Why Your Javascript Tracking Leaks Data

Why Your Javascript Tracking Leaks Data

By Ryan Koonce

Most of the modern analytics packages are based on event calls. When someone signs up, you fire an event. When they buy something, you fire an event. These events make up the bulk of the data that we use to track growth, a/b test our designs, and understand our products. The problem is that Javascript tracking is unreliable.

Here’s a time line of what Javascript tracking should look like:

javascript-event-tracking

This is what should happen.

When someone performs an action, the Javascript on that page will fire an event to a third-party tracking platform. When the platform (such as Google Analytics, Mixpanel, or cough Attribution) receives the event, the tracker will fire a callback telling the page “You can load the next page now, we received the event.” Then you direct the browser to the link they clicked on. The problem is, you don’t want to wait very long for that callback. You have to decide for yourself how long is too long, but for the sake of our demo we’ll assume a 300ms timeout. Unless you noticeably slow your conversion flow, you will miss some events:

javascript-tracking-timeout

In this case you missed the callback. Chances are the event wasn’t stored, although in some cases the event will be stored but you just missed the callback. When the event isn’t stored you miss out on important data. So how do you fix this?

The solution is fairly simple: use server side tracking wherever possible.

Call `track` events from the server, call `identify` and `page` from the client.

Events like identify and page are called when the page loads, so assuming normal human browsing, these calls should have enough time to reach a server. Most interesting ‘events’ involve a pageload – form submissions, button clicks, etc.

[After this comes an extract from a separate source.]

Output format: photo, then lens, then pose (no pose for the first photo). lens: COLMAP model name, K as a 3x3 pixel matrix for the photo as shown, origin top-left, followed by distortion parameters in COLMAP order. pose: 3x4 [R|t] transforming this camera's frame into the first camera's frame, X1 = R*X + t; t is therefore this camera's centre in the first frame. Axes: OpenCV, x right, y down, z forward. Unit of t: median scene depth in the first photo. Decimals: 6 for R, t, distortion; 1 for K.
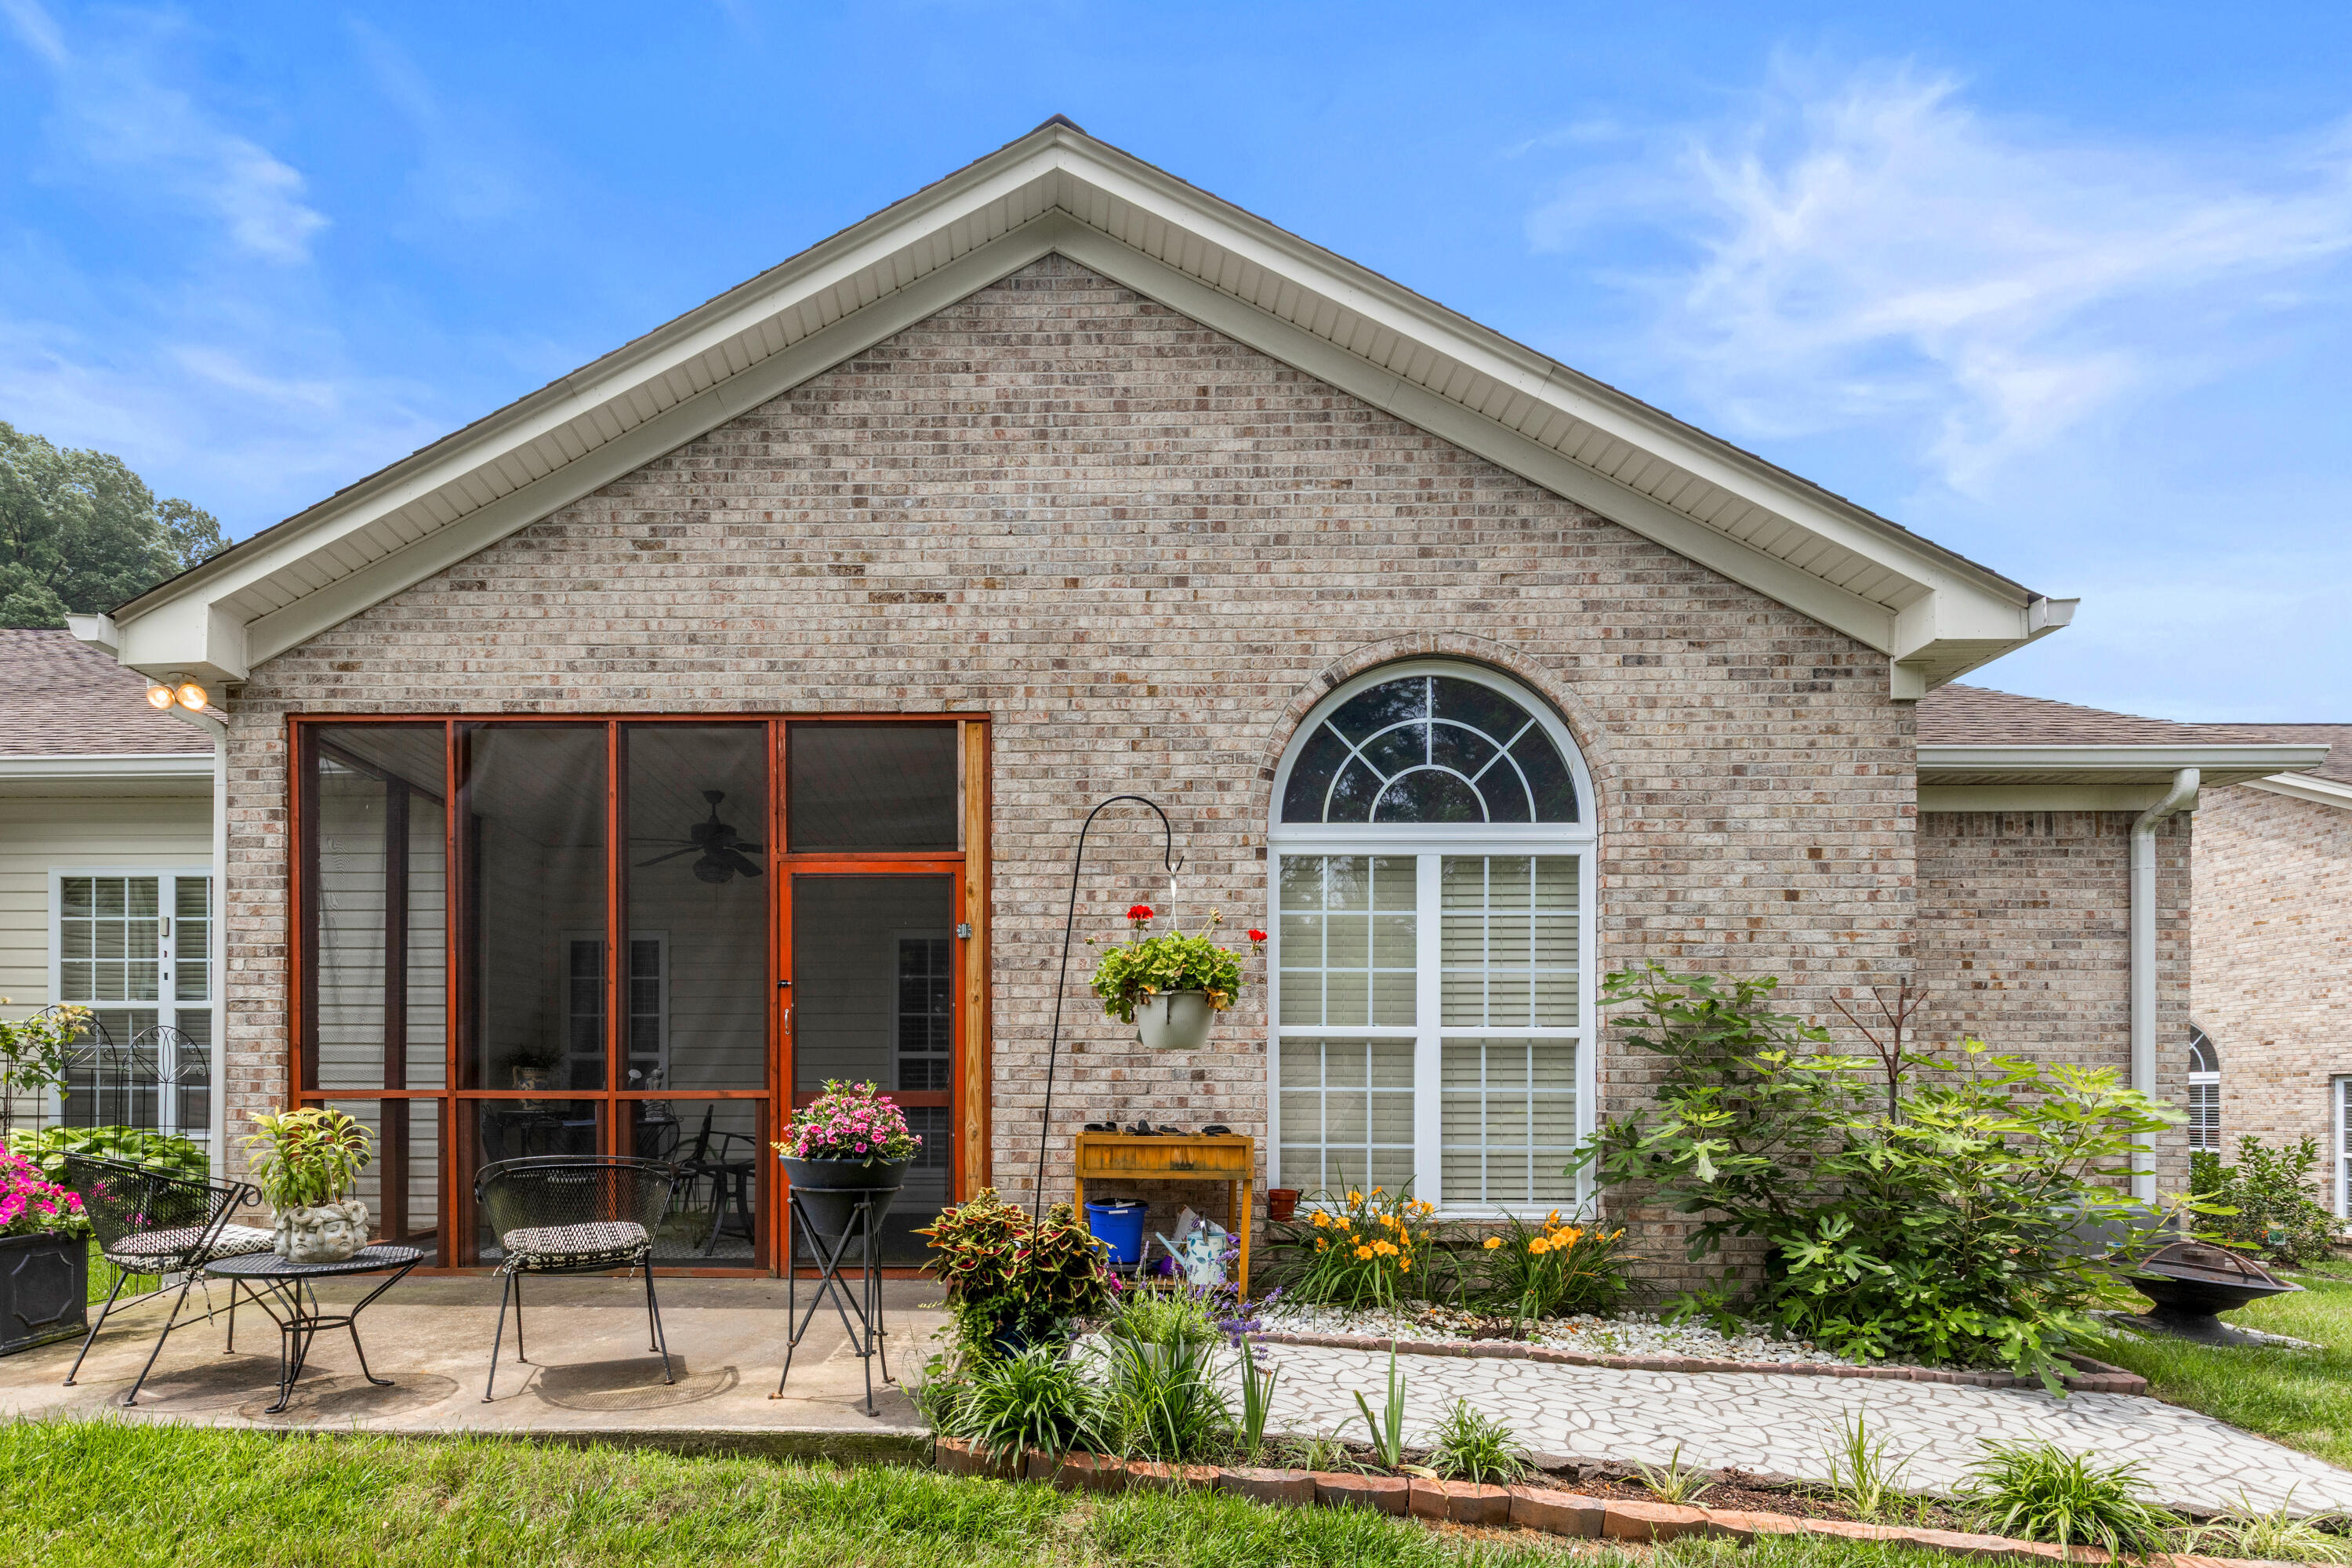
lens RADIAL K [[1119.5, 0, 1044.3], [0, 1119.5, 985.3], [0, 0, 1]] dist [-0.001187, -0.000776]
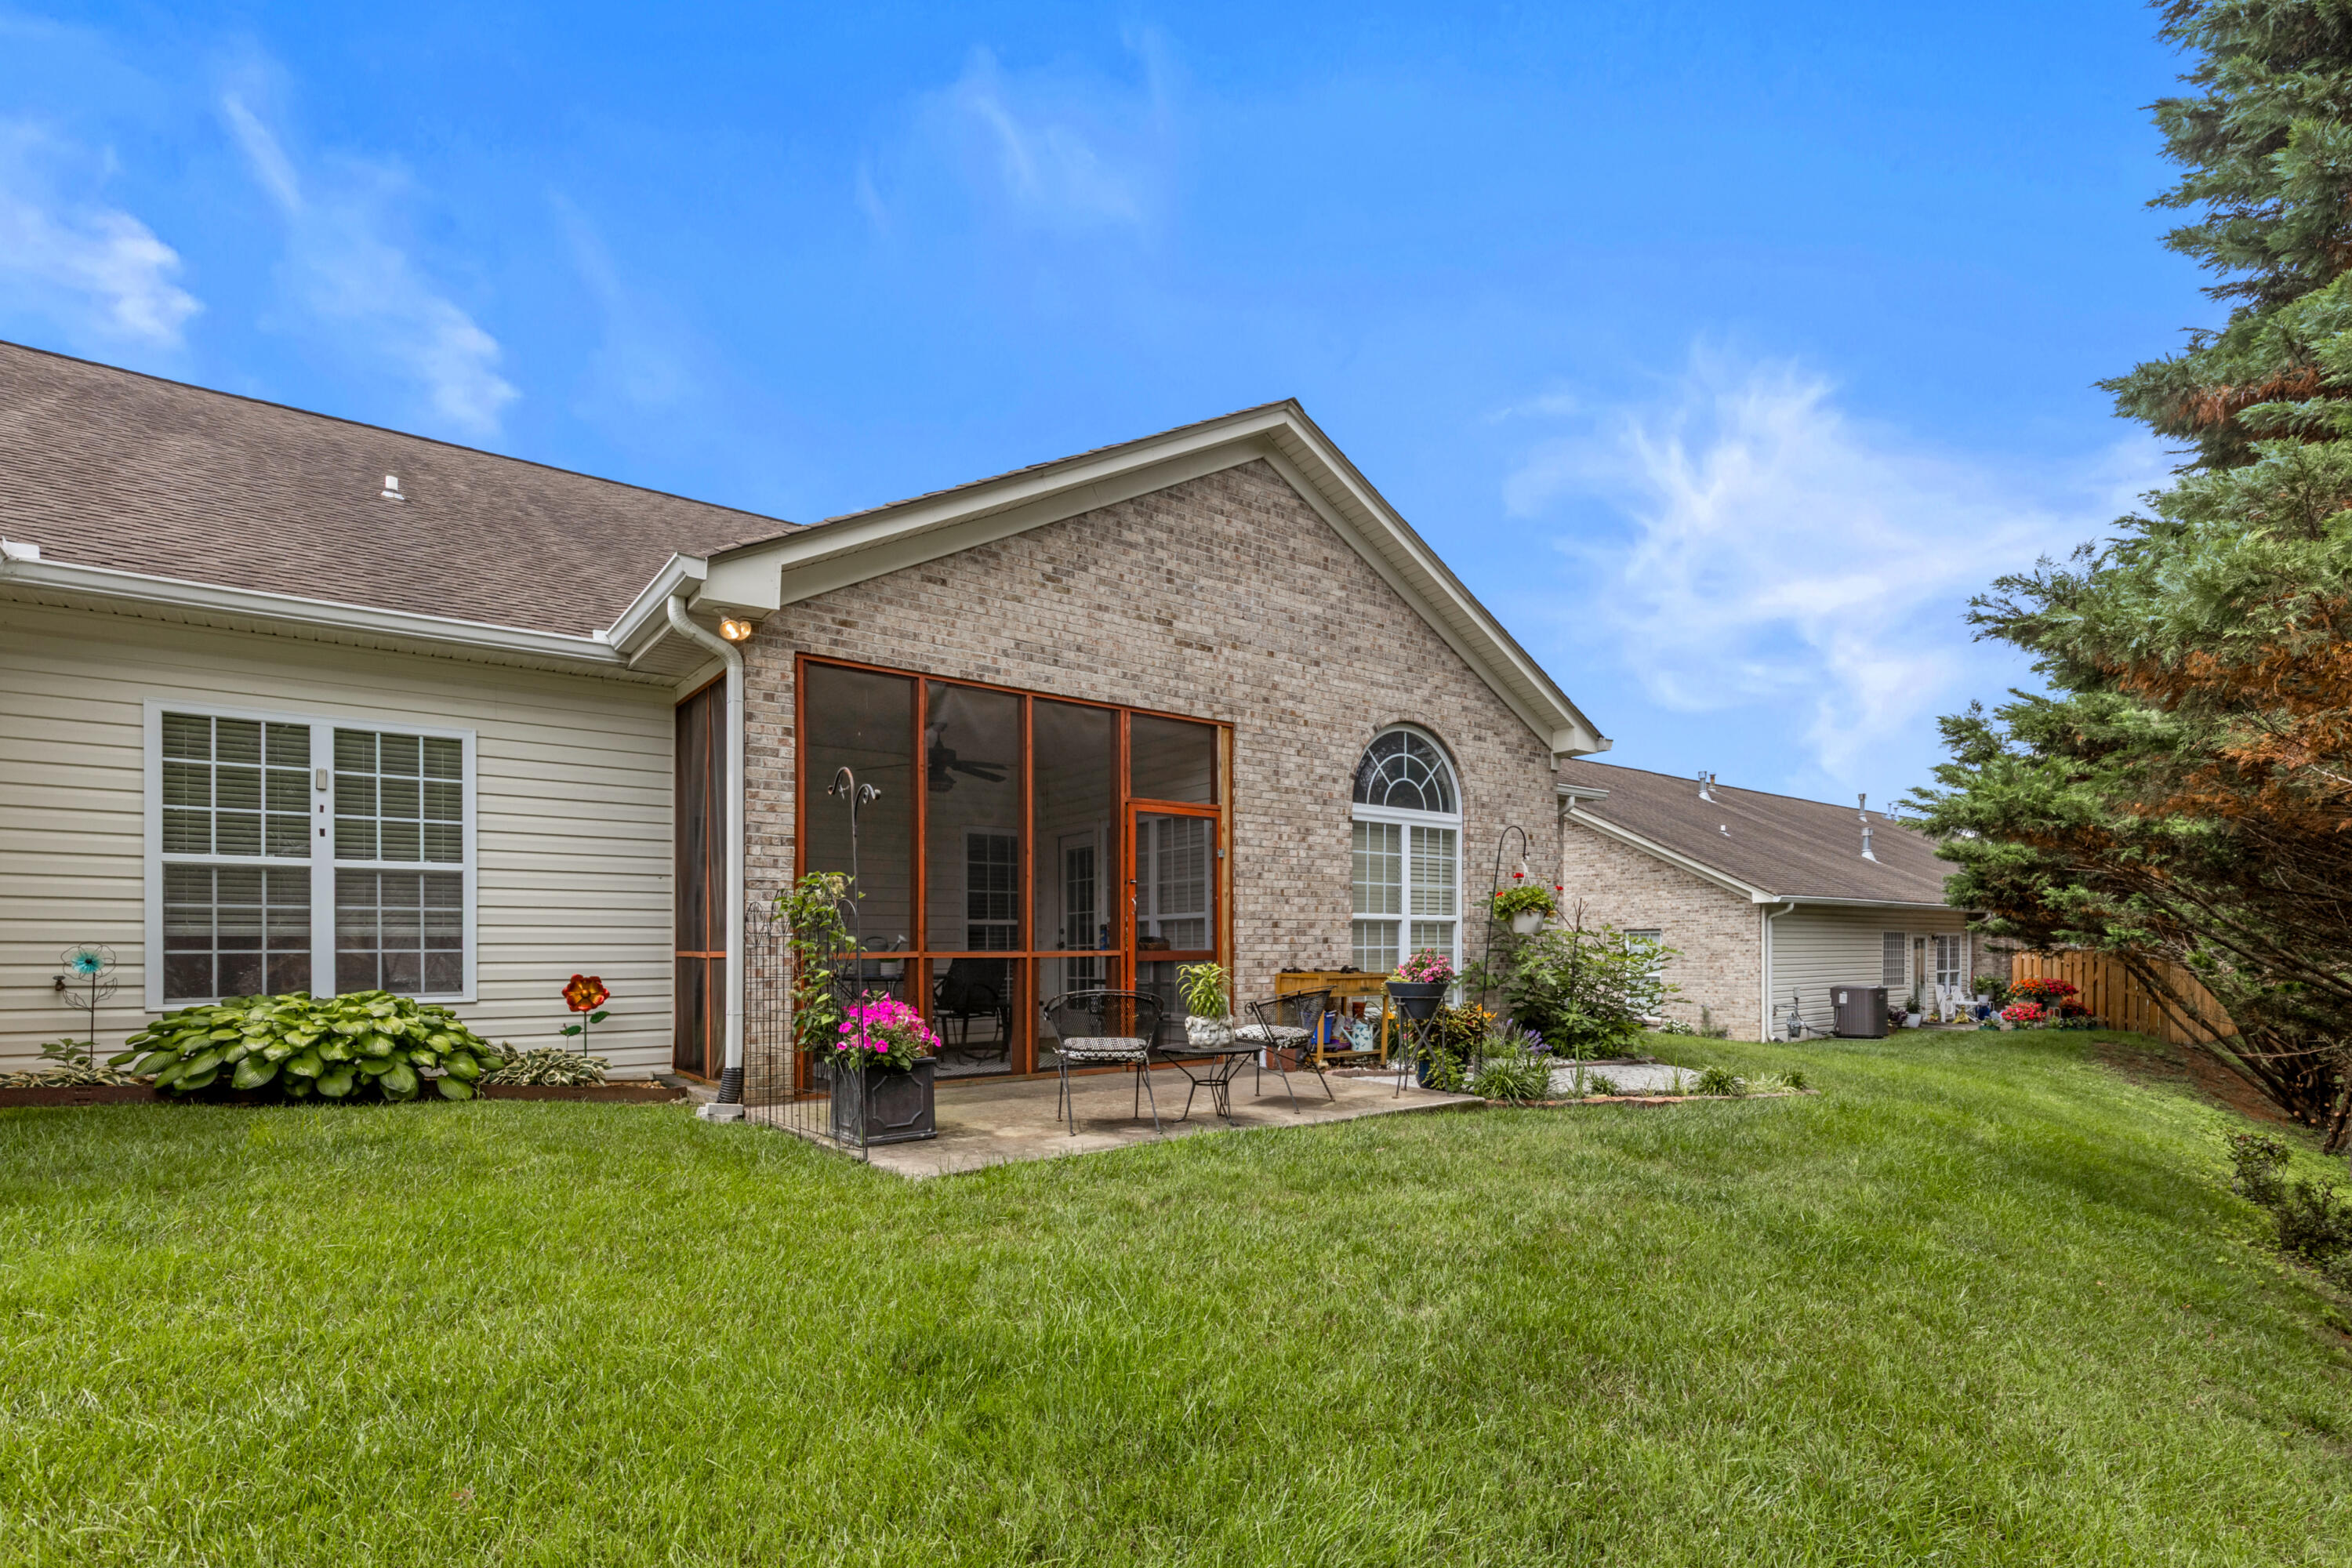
lens RADIAL K [[1035.7, 0, 1202.0], [0, 1035.7, 800.0], [0, 0, 1]] dist [-0.000087, -0.000256]
pose [[0.789281, 0.080860, 0.608685, -1.014679], [-0.054715, 0.996610, -0.061445, -0.030478], [-0.611590, 0.015193, 0.791029, -0.196946]]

The best practice is to use server side tracking wherever possible. Calling identify on the page with Javascript is still necessary, there is no calling identify on the server. Calling pagefrom the server is possible but probably not necessary. Gathering critical event data in the browser is not recommend, and will probably leave you scratching your head at why the numbers don’t add up.

As a bonus, calling events from the server means that you can also correlate things that happen off-site to specific users. This is really valuable when sales happen offline or in a separate app.

Server side tracking can take more effort to set up but the benefits are enormous.